SELECTION
Then again, I thought about the section that you have to try hard to finish the game single handedly, and I thought "what about finishing the game with companions but your decision during combat would decide between life or death and success or failure of the mission?"  So what I want to suggest is; is it possible to include a Permadeath features of your companions in the game during combat?

 

Before I resume further, what I meant for permadeath on this topic is the possible permanent death of a companion due to the decision of the player to neglect them during combat, which sometimes is hard and unexpected.  Bioware is not a stranger when killing off companions (ME:1, ME:2, ME:3, DA:O, DA:2) but sometimes they are dealt with during decision in a cinematic way which is not covered but by this suggestion.  So hopefully those distinguished between each other, let's go on to the meat of this suggestion!!!

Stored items
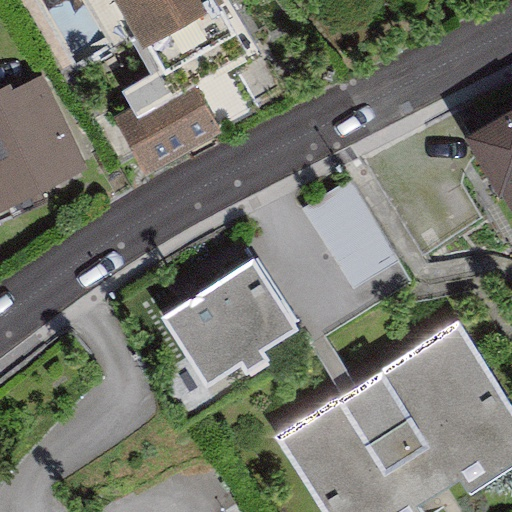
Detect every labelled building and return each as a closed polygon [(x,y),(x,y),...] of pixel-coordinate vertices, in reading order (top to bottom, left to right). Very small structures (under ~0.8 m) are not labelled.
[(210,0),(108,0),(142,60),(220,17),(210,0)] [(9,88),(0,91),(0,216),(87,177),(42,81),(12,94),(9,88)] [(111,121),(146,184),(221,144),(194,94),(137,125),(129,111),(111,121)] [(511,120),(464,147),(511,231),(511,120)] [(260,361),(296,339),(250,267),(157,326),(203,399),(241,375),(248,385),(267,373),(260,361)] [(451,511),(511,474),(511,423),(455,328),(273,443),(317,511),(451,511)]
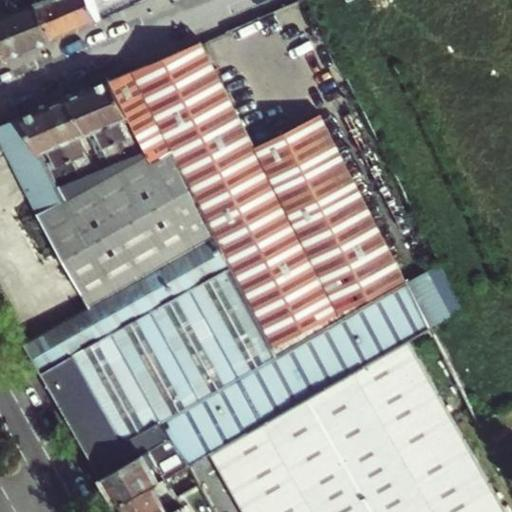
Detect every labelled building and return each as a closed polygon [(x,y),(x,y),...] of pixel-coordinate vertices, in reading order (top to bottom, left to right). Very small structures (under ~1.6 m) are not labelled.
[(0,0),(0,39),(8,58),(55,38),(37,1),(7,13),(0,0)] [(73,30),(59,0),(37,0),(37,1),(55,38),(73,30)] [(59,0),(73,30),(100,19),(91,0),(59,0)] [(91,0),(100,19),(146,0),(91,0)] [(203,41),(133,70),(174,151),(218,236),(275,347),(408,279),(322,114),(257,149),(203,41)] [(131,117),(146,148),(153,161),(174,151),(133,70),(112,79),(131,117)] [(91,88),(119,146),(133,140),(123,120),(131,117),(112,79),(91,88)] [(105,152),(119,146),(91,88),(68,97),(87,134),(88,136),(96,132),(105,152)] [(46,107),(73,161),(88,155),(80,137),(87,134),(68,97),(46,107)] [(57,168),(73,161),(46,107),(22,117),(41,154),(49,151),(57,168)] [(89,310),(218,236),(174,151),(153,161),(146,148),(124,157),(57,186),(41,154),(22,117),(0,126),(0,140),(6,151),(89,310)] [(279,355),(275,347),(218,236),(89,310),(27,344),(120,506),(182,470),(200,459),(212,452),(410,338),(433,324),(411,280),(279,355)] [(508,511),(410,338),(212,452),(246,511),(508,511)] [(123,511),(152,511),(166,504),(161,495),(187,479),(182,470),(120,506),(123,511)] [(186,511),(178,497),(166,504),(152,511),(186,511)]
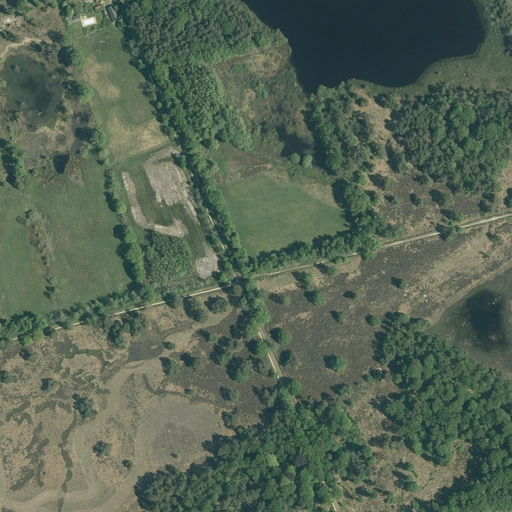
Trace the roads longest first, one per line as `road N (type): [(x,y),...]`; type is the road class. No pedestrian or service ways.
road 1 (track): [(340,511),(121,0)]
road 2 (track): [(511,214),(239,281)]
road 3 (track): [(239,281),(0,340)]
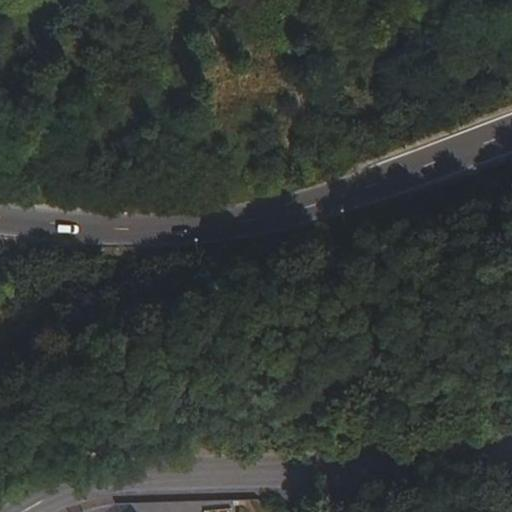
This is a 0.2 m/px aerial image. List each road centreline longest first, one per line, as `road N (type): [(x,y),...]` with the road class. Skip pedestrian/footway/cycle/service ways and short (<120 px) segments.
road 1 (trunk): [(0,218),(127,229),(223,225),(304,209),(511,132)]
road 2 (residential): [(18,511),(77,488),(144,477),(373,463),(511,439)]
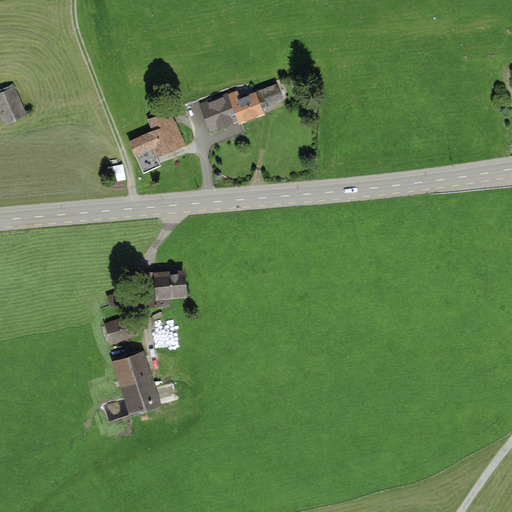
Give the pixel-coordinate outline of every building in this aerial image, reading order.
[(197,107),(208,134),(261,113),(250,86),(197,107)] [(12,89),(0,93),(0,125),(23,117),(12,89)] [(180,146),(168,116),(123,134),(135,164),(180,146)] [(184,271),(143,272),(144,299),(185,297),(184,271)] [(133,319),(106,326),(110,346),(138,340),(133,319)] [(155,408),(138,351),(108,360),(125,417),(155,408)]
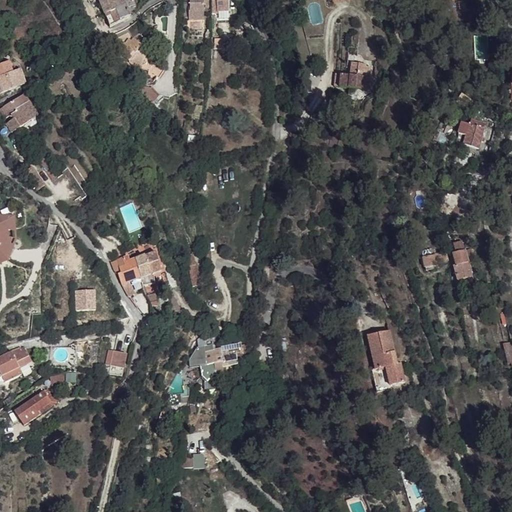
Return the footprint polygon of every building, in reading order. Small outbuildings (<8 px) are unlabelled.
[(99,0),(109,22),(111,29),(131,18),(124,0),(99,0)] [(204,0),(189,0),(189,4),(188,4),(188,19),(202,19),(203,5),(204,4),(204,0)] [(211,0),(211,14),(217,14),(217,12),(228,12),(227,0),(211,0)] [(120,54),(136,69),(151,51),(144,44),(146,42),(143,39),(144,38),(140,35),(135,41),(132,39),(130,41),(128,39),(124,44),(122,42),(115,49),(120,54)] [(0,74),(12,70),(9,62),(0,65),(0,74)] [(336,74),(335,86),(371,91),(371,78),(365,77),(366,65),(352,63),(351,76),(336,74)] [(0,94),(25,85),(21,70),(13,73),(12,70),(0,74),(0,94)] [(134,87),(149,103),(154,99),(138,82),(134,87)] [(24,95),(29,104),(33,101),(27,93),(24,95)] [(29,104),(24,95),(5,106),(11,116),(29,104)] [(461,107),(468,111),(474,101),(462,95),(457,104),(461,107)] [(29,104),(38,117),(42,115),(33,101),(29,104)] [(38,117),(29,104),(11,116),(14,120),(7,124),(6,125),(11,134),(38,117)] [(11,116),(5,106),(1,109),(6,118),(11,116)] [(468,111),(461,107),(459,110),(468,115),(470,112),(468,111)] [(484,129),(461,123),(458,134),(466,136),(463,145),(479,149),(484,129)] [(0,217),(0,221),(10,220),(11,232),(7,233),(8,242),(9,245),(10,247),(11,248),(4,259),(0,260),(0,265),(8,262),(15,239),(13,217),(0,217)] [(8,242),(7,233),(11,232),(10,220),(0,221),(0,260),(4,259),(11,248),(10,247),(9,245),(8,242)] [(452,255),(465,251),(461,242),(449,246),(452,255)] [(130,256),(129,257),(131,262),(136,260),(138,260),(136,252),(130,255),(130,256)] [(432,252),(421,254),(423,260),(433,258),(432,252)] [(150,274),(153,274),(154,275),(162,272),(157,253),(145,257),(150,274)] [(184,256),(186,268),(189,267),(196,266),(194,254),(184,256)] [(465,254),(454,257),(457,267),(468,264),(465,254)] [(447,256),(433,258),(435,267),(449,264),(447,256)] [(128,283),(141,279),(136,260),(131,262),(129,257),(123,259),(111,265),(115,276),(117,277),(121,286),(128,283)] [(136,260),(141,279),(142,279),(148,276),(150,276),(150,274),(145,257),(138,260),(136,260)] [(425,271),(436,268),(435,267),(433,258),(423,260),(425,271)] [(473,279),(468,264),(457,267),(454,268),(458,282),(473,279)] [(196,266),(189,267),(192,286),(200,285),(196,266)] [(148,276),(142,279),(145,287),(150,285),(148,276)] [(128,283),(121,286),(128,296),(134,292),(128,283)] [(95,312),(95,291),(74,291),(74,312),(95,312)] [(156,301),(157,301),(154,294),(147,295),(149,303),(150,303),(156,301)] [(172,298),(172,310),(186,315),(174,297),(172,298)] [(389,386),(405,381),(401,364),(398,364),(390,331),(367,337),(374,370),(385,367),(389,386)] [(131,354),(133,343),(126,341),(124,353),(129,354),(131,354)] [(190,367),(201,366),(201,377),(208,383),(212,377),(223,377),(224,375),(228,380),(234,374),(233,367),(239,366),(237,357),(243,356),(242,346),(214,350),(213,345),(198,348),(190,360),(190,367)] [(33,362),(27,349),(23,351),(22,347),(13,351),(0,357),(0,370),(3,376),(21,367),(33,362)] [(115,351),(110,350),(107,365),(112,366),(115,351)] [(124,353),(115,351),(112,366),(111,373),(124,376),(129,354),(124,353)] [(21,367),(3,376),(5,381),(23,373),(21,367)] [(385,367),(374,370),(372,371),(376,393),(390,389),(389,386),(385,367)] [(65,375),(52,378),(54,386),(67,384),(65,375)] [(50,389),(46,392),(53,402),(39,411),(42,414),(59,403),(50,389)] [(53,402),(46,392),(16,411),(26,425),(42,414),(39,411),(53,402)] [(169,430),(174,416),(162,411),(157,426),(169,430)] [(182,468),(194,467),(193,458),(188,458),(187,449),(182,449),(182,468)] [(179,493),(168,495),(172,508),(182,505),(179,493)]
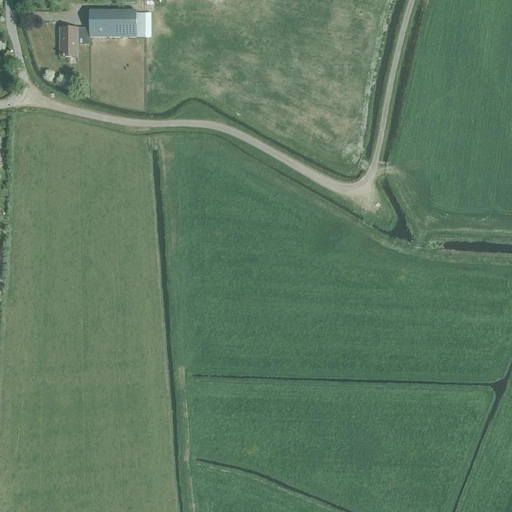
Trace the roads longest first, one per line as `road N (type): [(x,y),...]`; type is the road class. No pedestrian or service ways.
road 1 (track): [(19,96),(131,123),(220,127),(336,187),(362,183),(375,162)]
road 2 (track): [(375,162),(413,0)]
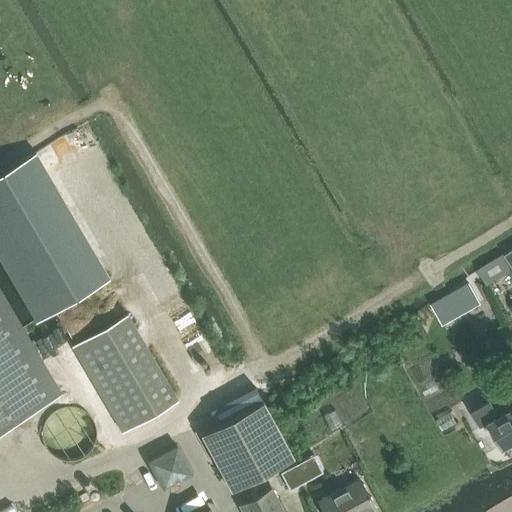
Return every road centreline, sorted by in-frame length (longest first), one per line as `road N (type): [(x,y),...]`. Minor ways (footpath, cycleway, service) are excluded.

PROBLEM STATEMENT
From the companion permadeath suggestion, quote word for word the passage that opens with the words containing "Before I resume" and closes with "of this suggestion!!!".

SOLVED PROBLEM
Before I resume further, what I meant for permadeath on this topic is the possible permanent death of a companion due to the decision of the player to neglect them during combat, which sometimes is hard and unexpected.  Bioware is not a stranger when killing off companions (ME:1, ME:2, ME:3, DA:O, DA:2) but sometimes they are dealt with during decision in a cinematic way which is not covered but by this suggestion.  So hopefully those distinguished between each other, let's go on to the meat of this suggestion!!!